If you go to one of the Internet software sites, like Download.com, you can find many FTP programs. We like WS_FTP for Windows and Fetch for the Mac. FTP is also built into many applications, like Web management tools, word processors and so on.
Archie is to FTP, what Veronica is to Gopher. It lets you search publicly available FTP sites that contain files with the keyword you are searching for. To use it you have to log in to an Archie server and type some commands. It will do a search and turn up a list of all the sites that have what you're looking for.
WAIS is an acronym for Wide Area Information Servers. It's a networked information retrieval system. Unlike Gopher, which searches files by their titles, WAIS servers search the full text of files and return a list of documents that contain the keyword you are searching for. The WAIS method of search and retrieval is what most search engines on the Web are based on.

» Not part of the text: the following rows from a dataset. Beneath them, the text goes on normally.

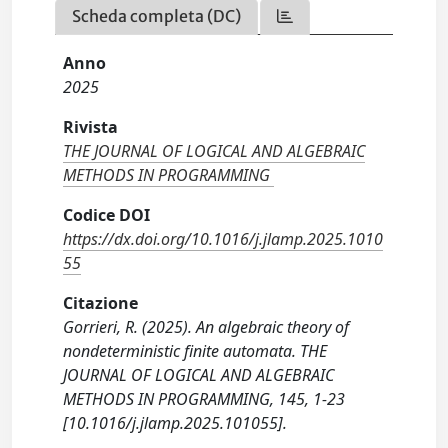
Scheda completa (DC)
Anno
2025
Rivista
THE JOURNAL OF LOGICAL AND ALGEBRAIC
METHODS IN PROGRAMMING
Codice DOI
https://dx.doi.org/10.1016/j.jlamp.2025.1010
55
Citazione
Gorrieri, R. (2025). An algebraic theory of
nondeterministic finite automata. THE
JOURNAL OF LOGICAL AND ALGEBRAIC
METHODS IN PROGRAMMING, 145, 1-23
[10.1016/j.jlamp.2025.101055].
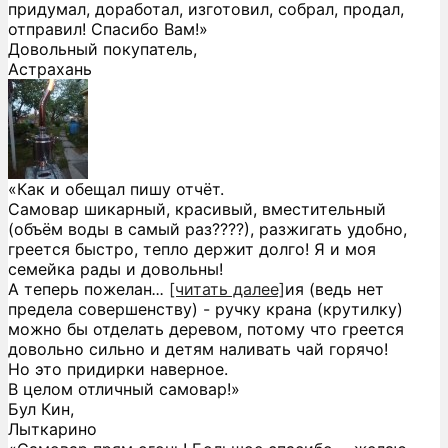
придумал, доработал, изготовил, собрал, продал,
отправил! Спасибо Вам!»
Довольный покупатель,
Астрахань
«Как и обещал пишу отчёт.
Самовар шикарный, красивый, вместительный
(объём воды в самый раз????), разжигать удобно,
греется быстро, тепло держит долго! Я и моя
семейка рады и довольны!
А теперь пожелан
...
[читать далее]
ия (ведь нет
предела совершенству) - ручку крана (крутилку)
можно бы отделать деревом, потому что греется
довольно сильно и детям наливать чай горячо!
Но это придирки наверное.
В целом отличный самовар!
»
Бул Кин,
Лыткарино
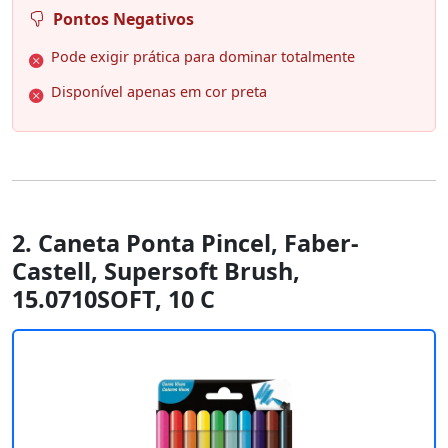
Pontos Negativos
Pode exigir prática para dominar totalmente
Disponível apenas em cor preta
2. Caneta Ponta Pincel, Faber-
Castell, Supersoft Brush,
15.0710SOFT, 10 C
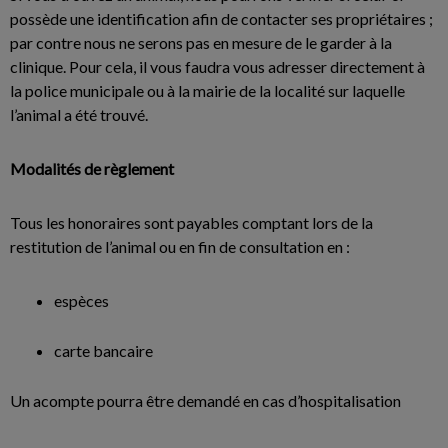
possède une identification afin de contacter ses propriétaires ;
par contre nous ne serons pas en mesure de le garder à la
clinique. Pour cela, il vous faudra vous adresser directement à
la police municipale ou à la mairie de la localité sur laquelle
l’animal a été trouvé.
Modalités de règlement
Tous les honoraires sont payables comptant lors de la
restitution de l’animal ou en fin de consultation en :
espèces
carte bancaire
Un acompte pourra être demandé en cas d’hospitalisation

Subscribing to Groups and Reading Postings
A Usenet newsgroup is a discussion of redistributed notes and messages on a topic. Newsgroups allow people to discuss topics of interest. Once you know how to access them, you can read about information on countless topics. To have access to Usenet, you will have to pay for an account with a Usenet provider.
You will have to sign up with a Usenet provider by paying or starting a free trial. There are many big Usenet providers, such as Newshosting and Giganews. After you sign up, the provider will send your credentials via email that you will have to enter into your newsreader app’s settings. Some Usenet providers include their own newsreaders, or you may choose to use a standalone app.
You will then have to download a listing of all of the newsgroups using your newsreader app. The app will fetch and download all newsgroups, so this can take some time.
How to Find and Subscribe to Newsgroups
Newsgroups can either be read from a desktop newsreader app or use those that are included with your web browser or e-mail program, such as Google Groups. Specialized desktop programs allow you to manage the huge volume of messages in many newsgroups. Those that are built into web browsers are more limited in what they can do.
Before you can read a newsgroup, you must first subscribe to it. Once you have the listing of all the newsgroups, you can search for ones that you may be interested in. However, searching within the newsreader will not always help you find the right newsgroups for you. This is because many newsgroup names do not reflect their contents and other newsgroups may not cross your mind to search for.
It is easier to use Google to find newsgroups that you may want to subscribe to. There are also many web pages dedicated to helping you find newsgroups to subscribe to based on your interests. For example, Wikipedia has a list of the 8 most widely-used and distributed newsgroup hierarchies if you need somewhere to start. Once you find a newsgroup that you want to read, you can easily subscribe to it in the newsreader app.
Once subscribed, you can visit those newsgroups whenever you like. You can check just one or all of the newsgroups you've subscribed to. The simplest approach is to download all of the new responses from all newsgroups at the same time and then read them.
The newsreader software will display a list of all new responses for each newsgroup. The best way to manage this is to thread your reader so that it groups related responses together. To do this, order the postings by subject. That way you will see the postings and the responses together. You can easily unsubscribe from newsgroups you no longer want to follow.